An Exercise in the Impossible (After Manuel Arechiga) by Artemisa Clark

 

On May 16, 1959, Manuel Arechiga was photographed sweeping the “porch” of the tent he shared with his wife, Abrana, for a total of 10 days, or 14,400 minutes. This tent was built over the ruins of their family’s house and the houses of the hundreds of Mexican-American residents of Chavez Ravine, a community whose homes were demolished—initially with the promise of better, affordable housing—and ultimately sold for $1 to make way for Dodger Stadium.

An Exercise in the Impossible (After Manuel Arechiga) is a 144 minute performance in which I re-enact the main action in this photograph on one of the few remaining slivers of Chavez Ravine that is not paved over or gated. My Mexican-American, female body re-appropriates a tool (broom) and act (sweeping), both of which have traditionally been used to define the role of the Mexican-American woman in American culture, in order to, for at least a few moments, reclaim a small part of land on which this often forgotten or disregarded history took place.

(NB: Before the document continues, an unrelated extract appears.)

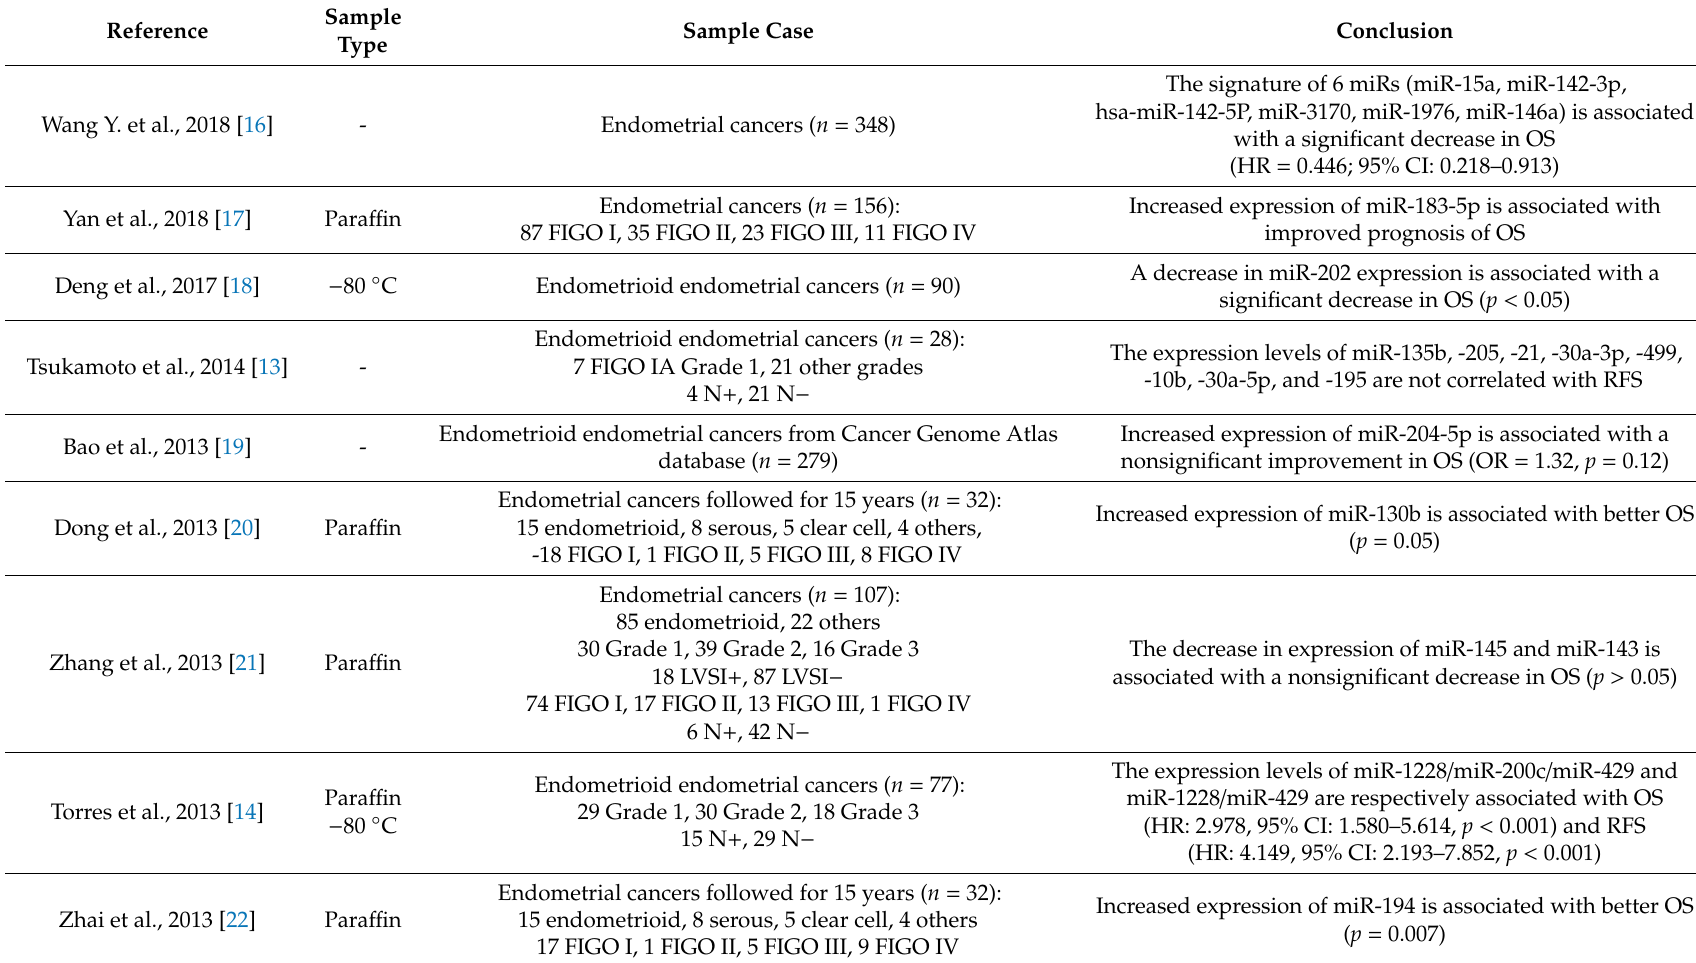
Table 2. Expression profile of microRNAs within neoplastic endometrial tissue according to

This repetitive attempt at the impossible (the sweeping of a hillside), executed in the present and informed by the past, creates an ephemeral mark in the land that simultaneously leaves something for the (near) future and, in its creation, excavates a more contemporary past, unveiling objects such as plastic forks, cigarette butts and small pieces of metal piping. This one action intersects multiple timelines—historical, present/personal, and future—and will ultimately be taken back by the land, leaving little to no evidence of its occurrence.